## Exercise materials
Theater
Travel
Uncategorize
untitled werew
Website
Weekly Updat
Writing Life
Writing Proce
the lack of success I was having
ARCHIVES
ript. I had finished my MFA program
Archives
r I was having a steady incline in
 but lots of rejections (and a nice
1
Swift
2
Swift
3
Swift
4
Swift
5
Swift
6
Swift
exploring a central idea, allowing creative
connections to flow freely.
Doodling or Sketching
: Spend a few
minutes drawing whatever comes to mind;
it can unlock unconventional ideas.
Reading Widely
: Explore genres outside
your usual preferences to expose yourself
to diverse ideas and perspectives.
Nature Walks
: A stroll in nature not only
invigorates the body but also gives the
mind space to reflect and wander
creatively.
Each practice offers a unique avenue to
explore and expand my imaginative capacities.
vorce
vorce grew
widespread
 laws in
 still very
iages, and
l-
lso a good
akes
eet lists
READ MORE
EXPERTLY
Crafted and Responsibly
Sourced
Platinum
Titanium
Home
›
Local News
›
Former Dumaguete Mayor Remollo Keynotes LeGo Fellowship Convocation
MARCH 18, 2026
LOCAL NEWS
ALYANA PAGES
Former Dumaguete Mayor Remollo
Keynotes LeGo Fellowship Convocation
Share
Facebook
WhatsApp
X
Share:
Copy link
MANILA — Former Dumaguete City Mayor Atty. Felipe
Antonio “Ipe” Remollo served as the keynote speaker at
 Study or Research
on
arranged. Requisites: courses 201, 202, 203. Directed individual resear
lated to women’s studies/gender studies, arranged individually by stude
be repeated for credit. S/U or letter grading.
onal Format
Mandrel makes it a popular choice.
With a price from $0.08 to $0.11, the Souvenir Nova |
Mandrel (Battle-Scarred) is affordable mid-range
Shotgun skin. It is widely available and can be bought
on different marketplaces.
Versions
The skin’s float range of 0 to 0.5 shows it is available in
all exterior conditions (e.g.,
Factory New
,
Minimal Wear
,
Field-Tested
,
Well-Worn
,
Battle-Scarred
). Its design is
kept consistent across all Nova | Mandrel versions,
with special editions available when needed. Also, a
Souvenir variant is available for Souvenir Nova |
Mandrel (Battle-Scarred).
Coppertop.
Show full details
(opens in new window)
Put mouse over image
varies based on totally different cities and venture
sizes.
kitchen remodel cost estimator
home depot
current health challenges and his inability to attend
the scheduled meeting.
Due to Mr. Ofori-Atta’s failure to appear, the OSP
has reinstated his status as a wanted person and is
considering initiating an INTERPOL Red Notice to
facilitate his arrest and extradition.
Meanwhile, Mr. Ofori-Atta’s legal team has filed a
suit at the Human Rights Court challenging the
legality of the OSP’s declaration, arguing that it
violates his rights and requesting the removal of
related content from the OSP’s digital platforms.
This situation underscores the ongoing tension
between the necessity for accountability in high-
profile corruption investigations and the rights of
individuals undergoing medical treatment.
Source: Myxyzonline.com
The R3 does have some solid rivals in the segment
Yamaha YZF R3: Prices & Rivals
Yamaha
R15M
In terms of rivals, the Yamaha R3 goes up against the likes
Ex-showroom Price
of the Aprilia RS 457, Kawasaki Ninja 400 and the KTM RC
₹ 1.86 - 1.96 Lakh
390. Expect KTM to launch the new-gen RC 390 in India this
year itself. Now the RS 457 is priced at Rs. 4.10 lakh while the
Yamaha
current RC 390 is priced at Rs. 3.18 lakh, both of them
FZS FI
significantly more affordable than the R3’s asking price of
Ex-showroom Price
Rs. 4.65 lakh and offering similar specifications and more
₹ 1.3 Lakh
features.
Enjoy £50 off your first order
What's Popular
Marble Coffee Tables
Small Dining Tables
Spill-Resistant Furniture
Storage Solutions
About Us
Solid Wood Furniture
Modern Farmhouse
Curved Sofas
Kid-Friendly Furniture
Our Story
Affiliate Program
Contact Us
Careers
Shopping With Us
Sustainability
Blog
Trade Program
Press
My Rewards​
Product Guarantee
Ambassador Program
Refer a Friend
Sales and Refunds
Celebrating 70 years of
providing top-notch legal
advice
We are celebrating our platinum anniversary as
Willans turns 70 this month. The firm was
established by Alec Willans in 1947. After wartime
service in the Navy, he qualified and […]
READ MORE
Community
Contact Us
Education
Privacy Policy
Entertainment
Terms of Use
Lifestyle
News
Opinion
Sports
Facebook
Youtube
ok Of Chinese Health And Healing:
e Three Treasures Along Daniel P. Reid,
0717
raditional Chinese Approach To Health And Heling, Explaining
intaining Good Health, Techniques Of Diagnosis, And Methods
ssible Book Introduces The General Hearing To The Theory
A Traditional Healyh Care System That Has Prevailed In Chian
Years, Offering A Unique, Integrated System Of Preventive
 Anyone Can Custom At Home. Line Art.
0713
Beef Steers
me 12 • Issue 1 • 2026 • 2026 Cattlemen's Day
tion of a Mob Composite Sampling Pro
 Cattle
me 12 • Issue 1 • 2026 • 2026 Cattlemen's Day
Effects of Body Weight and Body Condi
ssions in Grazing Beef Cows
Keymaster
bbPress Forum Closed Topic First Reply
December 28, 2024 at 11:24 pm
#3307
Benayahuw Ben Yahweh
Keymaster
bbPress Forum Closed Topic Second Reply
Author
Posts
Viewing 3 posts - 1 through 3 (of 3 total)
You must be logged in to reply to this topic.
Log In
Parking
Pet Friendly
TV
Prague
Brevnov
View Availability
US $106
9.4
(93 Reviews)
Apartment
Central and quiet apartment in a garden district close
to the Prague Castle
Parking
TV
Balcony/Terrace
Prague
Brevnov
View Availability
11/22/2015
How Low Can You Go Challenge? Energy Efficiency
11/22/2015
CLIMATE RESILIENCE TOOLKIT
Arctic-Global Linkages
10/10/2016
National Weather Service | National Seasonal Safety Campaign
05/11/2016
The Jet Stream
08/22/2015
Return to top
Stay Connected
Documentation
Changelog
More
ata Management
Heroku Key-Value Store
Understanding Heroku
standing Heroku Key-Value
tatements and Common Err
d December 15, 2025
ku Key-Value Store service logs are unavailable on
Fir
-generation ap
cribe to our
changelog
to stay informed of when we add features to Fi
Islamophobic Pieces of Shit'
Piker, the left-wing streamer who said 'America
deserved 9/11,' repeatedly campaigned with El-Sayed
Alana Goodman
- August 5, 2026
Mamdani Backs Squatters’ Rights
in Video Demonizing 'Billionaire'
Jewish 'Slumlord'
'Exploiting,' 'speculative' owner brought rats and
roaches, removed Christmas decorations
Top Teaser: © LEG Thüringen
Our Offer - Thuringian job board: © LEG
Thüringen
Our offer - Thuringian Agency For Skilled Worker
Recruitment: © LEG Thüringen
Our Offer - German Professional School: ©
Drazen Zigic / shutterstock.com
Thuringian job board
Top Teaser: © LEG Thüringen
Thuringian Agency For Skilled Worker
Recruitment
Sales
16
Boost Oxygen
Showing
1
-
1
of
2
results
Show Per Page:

## Requirement
List every line of the data above that contains the string "ideas", matching case exactly.

## Output
it can unlock unconventional ideas.
to diverse ideas and perspectives.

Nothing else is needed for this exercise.